356 Background: Lacking of robust evidence from prospective trials, whether to choose IM dose escalation or to directly change to SU in patients failure on standardized 400mg/d dosing of IM is still controversial. Methods: The aim of this study, is to compare the efficacy of sunitinib and imatinib dose escalation as second-line therapy in patients with GIST previously treated with 400mg/d IM. Data of patients with recurrent/metastatic GISTs who was treated by SU from 2008.1 to 2016.12, in three tertiary teaching hospitals in southern China were analyzed from prospectively registered databases, respectively. Time to SU failure (TTSF) was defined as from the time of disease progression of 400mg/d IM to failure of SU treatment in both groups. Results: A total of 240 patients received SU at least 8 weeks were collected. SU was given in 37.5mg continuous daily dose or 50mg 4 weeks on/2 weeks off. Data of 203 patients (male 136, female 67) with complete follow-up were analyzed. The median age was 52.6 years, ranged 20-79 years. KIT/PDGFRA mutational analysis was performed in 151 patients. KIT exon 11 and 9 mutations were found in 79 (52.3%) and 39 (25.8%) patients, respectively. PDGFRA D842V was in five patients (3.3%), and KIT/PDGFRA WT in 26 patients (17.2%). After failure on 400mg/d IM, 100 (49.3%) patients had a dose escalation to 600mg/800mg per day (IM group), and 103 directly changed to SU(SU group). The progression-free survival (PFS) of IM group and SU group was 5.8m and 16.9m, respectively ( P<0.001). Either the TTSF or overall survival (OS) on both groups was not statistically different (18.3m VS 16.9m, P=0.219; 29.42m VS 29.45m, P=0.73).
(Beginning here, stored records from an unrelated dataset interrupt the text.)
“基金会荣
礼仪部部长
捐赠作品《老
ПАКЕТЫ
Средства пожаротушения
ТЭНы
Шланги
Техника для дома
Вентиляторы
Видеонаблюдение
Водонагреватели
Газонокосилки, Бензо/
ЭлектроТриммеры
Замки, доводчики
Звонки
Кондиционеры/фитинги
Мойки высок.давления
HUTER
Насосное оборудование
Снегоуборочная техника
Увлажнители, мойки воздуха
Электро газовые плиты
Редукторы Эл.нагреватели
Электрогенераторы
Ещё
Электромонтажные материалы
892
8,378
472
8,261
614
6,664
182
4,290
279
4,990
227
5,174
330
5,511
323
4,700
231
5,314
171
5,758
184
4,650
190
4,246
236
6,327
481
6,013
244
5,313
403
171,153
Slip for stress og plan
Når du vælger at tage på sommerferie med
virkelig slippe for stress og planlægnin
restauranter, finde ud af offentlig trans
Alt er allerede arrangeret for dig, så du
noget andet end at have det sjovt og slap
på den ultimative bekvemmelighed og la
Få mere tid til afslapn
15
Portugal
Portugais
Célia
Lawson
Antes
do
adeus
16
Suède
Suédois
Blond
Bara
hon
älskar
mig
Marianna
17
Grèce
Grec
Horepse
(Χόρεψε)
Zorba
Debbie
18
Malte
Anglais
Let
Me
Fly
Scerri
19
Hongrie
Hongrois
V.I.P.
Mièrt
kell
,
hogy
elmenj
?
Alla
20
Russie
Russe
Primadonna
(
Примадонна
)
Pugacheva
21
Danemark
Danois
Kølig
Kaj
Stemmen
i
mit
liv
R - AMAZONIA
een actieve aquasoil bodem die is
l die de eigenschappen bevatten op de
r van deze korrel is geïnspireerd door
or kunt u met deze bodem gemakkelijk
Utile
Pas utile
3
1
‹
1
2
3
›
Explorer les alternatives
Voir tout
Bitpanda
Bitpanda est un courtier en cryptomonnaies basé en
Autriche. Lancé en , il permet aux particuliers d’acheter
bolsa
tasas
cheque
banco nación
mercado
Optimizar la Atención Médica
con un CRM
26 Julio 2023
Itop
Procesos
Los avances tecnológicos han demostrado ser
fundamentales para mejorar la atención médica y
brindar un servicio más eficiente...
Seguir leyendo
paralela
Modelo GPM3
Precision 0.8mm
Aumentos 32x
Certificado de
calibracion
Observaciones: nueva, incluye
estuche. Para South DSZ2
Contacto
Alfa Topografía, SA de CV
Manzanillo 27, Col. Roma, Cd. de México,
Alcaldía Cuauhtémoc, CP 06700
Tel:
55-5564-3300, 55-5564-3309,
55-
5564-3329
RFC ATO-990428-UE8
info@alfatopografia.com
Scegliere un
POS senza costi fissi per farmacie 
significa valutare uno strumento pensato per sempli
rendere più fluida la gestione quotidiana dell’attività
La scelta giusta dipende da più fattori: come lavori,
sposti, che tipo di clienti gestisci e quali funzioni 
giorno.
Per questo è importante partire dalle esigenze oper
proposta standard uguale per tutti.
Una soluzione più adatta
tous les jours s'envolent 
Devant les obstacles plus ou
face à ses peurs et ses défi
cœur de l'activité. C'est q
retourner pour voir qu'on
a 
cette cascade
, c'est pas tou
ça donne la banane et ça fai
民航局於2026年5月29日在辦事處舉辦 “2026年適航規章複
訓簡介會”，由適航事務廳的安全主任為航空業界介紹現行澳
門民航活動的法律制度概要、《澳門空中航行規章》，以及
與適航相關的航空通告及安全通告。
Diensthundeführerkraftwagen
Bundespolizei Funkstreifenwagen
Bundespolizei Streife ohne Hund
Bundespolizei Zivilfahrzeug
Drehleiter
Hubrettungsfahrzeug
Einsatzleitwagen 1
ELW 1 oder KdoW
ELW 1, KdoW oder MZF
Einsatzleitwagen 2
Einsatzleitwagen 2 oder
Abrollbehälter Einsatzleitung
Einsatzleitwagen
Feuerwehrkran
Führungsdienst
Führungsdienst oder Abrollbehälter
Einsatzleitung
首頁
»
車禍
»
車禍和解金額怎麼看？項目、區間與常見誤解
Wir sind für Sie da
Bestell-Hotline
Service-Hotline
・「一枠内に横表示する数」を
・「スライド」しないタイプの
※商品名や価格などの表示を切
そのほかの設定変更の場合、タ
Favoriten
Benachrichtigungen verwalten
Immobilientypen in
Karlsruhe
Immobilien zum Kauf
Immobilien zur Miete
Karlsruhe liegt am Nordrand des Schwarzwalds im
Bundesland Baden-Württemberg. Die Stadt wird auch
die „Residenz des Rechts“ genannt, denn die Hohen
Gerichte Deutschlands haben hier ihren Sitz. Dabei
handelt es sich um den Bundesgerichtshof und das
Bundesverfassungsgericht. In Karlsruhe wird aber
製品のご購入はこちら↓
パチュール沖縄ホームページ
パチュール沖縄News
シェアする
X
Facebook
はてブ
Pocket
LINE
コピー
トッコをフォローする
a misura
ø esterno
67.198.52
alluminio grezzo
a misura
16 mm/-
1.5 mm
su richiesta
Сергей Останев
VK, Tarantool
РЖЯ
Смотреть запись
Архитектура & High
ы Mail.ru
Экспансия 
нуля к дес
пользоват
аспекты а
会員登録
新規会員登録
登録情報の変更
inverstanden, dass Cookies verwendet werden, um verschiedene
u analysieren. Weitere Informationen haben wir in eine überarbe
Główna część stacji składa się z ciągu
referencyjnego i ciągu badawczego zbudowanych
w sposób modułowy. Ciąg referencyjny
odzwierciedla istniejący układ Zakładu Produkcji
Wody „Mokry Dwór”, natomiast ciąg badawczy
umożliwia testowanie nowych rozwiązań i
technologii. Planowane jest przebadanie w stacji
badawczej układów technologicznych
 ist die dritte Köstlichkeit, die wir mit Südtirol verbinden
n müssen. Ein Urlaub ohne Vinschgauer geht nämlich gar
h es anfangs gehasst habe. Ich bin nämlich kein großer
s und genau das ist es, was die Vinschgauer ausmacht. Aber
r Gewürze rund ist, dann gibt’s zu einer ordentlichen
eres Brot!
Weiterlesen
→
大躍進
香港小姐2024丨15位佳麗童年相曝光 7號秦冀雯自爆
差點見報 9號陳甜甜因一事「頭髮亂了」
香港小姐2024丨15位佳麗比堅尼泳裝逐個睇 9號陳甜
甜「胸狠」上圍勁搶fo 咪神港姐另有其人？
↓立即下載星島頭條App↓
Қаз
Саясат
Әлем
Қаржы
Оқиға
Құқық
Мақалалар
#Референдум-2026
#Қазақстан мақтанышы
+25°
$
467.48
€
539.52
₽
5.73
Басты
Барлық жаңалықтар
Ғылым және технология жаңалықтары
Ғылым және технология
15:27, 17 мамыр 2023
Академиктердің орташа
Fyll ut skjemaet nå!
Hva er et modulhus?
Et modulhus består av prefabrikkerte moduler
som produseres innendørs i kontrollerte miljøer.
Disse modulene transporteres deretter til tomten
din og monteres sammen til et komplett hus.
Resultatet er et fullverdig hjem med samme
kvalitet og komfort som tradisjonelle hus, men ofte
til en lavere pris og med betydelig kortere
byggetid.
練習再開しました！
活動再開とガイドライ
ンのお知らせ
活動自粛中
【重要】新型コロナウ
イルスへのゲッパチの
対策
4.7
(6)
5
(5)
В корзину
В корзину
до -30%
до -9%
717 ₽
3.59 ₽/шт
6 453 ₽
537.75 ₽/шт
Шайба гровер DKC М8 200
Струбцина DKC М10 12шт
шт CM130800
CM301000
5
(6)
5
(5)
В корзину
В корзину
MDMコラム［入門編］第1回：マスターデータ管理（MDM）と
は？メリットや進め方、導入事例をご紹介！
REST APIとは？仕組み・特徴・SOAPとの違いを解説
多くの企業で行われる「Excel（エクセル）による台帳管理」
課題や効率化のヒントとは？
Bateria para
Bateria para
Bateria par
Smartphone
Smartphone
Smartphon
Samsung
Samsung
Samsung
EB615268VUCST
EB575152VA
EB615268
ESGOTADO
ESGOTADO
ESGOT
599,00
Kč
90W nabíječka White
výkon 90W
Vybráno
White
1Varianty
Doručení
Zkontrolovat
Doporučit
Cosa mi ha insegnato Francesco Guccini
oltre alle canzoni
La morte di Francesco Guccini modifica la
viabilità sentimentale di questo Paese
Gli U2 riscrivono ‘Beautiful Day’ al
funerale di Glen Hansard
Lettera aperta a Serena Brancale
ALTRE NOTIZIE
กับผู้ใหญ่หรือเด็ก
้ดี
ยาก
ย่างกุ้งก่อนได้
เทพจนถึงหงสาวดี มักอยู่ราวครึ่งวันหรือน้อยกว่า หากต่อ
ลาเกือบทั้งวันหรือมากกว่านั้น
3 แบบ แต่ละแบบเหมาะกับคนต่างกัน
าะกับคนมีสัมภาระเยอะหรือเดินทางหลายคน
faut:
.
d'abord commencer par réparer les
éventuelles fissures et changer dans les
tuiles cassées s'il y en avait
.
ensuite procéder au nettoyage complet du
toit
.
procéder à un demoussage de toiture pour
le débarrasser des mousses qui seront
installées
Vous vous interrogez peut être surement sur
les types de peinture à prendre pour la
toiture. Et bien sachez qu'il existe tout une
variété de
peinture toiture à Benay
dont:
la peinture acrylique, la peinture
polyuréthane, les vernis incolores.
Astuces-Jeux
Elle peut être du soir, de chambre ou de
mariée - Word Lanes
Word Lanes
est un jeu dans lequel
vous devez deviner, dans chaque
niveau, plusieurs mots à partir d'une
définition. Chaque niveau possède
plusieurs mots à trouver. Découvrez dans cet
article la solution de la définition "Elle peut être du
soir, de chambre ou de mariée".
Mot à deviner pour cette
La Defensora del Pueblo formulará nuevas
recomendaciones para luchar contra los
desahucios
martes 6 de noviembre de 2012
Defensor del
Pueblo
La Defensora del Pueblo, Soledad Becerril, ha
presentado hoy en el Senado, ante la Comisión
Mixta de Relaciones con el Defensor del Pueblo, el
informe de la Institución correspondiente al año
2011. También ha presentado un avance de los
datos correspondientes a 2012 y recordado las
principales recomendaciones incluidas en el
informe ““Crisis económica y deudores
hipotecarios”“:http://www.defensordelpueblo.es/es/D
None of clinical factors that was correlated with survival using regress analysis, including primary site of lesion, metastatic sites, or mutational status, etc. Conclusions: This multi-center cohort study indicated better PFS in directly changed to SU than IM dose escalation when standardized dose IM failure. However, to those continued with SU therapy after failure of dose escalation, the outcome, both time to SU failure or OS, is similar.